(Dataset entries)
------------------------
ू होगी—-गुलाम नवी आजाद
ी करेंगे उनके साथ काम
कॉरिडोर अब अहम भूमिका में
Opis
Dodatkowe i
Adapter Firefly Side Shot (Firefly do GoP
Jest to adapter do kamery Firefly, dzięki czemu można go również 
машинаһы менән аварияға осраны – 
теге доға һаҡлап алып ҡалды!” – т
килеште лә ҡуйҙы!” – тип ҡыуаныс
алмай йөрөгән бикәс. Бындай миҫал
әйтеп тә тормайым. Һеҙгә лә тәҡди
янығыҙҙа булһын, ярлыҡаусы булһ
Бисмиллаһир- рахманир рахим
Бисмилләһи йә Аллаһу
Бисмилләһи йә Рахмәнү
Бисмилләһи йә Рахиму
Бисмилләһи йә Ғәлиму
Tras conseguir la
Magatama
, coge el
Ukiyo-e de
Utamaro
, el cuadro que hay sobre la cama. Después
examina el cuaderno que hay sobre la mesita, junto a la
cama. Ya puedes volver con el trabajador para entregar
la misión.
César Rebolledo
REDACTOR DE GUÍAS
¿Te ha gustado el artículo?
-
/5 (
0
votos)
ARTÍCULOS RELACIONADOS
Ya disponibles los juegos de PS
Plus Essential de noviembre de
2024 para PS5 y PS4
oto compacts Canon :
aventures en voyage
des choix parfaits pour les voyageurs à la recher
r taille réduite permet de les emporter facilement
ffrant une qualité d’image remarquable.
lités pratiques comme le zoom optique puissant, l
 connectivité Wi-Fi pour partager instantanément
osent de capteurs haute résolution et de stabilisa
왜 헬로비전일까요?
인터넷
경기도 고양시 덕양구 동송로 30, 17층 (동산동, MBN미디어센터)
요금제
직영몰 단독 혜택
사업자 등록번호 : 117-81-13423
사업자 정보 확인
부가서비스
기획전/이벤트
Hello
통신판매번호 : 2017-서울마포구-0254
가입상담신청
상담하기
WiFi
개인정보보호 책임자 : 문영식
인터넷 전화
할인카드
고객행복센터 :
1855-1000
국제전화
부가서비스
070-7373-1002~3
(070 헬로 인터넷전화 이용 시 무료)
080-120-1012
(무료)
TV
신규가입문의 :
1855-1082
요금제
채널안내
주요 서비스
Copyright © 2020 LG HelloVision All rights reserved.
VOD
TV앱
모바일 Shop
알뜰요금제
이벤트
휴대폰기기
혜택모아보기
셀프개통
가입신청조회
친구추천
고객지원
------------------------
§ **EXERCISE DESCRIPTION**: Please copy the records word for word, from the first line through the line that contains "des choix parfaits", including both of those lines.

§ **ANSWER TO THIS EXERCISE**:
ू होगी—-गुलाम नवी आजाद
ी करेंगे उनके साथ काम
कॉरिडोर अब अहम भूमिका में
Opis
Dodatkowe i
Adapter Firefly Side Shot (Firefly do GoP
Jest to adapter do kamery Firefly, dzięki czemu można go również 
машинаһы менән аварияға осраны – 
теге доға һаҡлап алып ҡалды!” – т
килеште лә ҡуйҙы!” – тип ҡыуаныс
алмай йөрөгән бикәс. Бындай миҫал
әйтеп тә тормайым. Һеҙгә лә тәҡди
янығыҙҙа булһын, ярлыҡаусы булһ
Бисмиллаһир- рахманир рахим
Бисмилләһи йә Аллаһу
Бисмилләһи йә Рахмәнү
Бисмилләһи йә Рахиму
Бисмилләһи йә Ғәлиму
Tras conseguir la
Magatama
, coge el
Ukiyo-e de
Utamaro
, el cuadro que hay sobre la cama. Después
examina el cuaderno que hay sobre la mesita, junto a la
cama. Ya puedes volver con el trabajador para entregar
la misión.
César Rebolledo
REDACTOR DE GUÍAS
¿Te ha gustado el artículo?
-
/5 (
0
votos)
ARTÍCULOS RELACIONADOS
Ya disponibles los juegos de PS
Plus Essential de noviembre de
2024 para PS5 y PS4
oto compacts Canon :
aventures en voyage
des choix parfaits pour les voyageurs à la recher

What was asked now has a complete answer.